= Robert A. Roth =

American publisher and art collector (born 1947)

Robert A. "Bob" Roth (born March 19, 1947) is an American publisher and art collector who lives in Chicago. He was the founder and publisher of the Chicago Reader, one of the most influential and successful newspapers of its type. He was also one of the founders and the first president of Intuit Art Museum, located in Chicago. Intuit is the only nonprofit organization in the U.S. dedicated solely to presenting “outsider” art by self-taught artists.

Roth grew up in Arlington Heights, Illinois, a suburb of Chicago, and attended Carleton College in Northfield, Minnesota, graduating magna cum laude in 1969. In the fall of that year he began graduate studies in political philosophy at the University of Chicago, but before earning a degree he left to devote his energies to the Reader, which he started with a group of Carleton friends in 1971.

The Reader was one of the first and ultimately one of the most successful in a genre of urban newspapers that came to be known as the alternative weekly.

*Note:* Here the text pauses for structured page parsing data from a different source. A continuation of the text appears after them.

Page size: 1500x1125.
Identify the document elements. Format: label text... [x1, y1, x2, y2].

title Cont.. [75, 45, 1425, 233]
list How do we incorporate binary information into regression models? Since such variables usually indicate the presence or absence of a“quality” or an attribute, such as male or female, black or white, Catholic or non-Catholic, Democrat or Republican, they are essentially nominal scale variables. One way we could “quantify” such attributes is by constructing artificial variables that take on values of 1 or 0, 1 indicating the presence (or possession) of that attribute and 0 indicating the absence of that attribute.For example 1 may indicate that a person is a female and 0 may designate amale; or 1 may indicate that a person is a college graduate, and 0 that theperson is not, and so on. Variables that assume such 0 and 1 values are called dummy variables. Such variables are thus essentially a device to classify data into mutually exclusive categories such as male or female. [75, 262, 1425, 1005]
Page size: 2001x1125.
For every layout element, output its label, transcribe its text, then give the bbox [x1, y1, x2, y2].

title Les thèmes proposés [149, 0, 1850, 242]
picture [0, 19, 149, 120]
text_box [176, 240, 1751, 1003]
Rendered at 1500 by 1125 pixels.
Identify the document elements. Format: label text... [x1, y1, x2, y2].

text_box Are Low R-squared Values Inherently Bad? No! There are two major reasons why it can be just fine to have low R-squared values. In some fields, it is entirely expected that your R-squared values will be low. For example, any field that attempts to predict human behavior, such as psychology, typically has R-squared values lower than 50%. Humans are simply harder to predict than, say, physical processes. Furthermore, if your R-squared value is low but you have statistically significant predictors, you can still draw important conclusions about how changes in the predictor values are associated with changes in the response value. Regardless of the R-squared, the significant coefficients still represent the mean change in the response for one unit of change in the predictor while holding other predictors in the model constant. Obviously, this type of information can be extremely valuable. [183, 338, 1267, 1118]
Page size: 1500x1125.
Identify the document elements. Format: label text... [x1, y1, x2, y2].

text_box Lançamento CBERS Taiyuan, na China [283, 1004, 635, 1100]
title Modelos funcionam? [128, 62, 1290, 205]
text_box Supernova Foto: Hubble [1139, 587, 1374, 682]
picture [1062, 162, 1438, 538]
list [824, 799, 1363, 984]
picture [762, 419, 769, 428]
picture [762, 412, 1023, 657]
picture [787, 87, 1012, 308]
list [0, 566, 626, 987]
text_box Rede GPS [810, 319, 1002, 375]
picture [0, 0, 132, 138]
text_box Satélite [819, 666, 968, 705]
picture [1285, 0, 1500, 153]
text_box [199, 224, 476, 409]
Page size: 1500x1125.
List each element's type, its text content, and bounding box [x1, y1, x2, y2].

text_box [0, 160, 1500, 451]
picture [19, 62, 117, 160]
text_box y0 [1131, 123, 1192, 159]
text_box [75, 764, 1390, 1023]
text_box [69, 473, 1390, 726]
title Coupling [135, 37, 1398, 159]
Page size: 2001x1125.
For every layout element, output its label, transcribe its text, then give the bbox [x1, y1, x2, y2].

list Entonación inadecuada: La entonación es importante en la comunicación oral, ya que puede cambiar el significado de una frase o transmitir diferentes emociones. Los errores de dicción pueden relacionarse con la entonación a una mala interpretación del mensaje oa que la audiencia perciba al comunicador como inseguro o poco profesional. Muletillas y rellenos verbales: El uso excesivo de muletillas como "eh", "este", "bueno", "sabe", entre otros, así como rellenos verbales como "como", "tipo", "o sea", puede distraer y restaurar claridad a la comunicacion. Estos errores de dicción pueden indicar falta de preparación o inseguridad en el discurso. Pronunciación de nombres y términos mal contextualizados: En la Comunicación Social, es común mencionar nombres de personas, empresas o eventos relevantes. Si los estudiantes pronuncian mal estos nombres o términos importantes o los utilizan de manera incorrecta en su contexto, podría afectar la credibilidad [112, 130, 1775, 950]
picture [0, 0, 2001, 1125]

Roth modeled it after New York's Village Voice and papers he had seen in Boston, but with one important difference: the Reader was free, distributed at bookstores, bars and shops. At the time, free circulation was disreputable. Roth, who was president of the Association of Alternative Newsweeklies from 1983 to 1987, proselytized for the free model and, as the Reader prospered, papers in other cities began to adopt it. By 1996, when the Village Voice converted to free circulation, the entire industry had followed the Readers lead.

Roth was publisher of the Reader from 1971 to 1994, editor and publisher from 1975 to 1990, and president of the company until it was sold in 2007. In addition he was president of the company that published Washington City Paper, which was owned by the same group and also sold in 2007. Since then Roth has been president of Quarterfold, Inc., which holds former Reader assets not transferred in the sale, including an interest in Index Newspapers, the company that publishes The Stranger of Seattle and the Portland Mercury in Oregon.

Roth began collecting art in the mid-1980s. By 2005, his collection comprised more than 1,000 pieces, most by untrained artists such as Henry Darger, Steve Ashby and Sam Doyle. In 2008, he was named in Arts & Antiques magazine’s list of 250 "Top Collectors". He was president of Intuit (see above) from 1991 to 1996 and remains on the board of directors. The museum's Robert A. Roth Study Center is named in his honor. He is also a director and the principal owner of Raw Vision, the international journal of outsider art, based in London.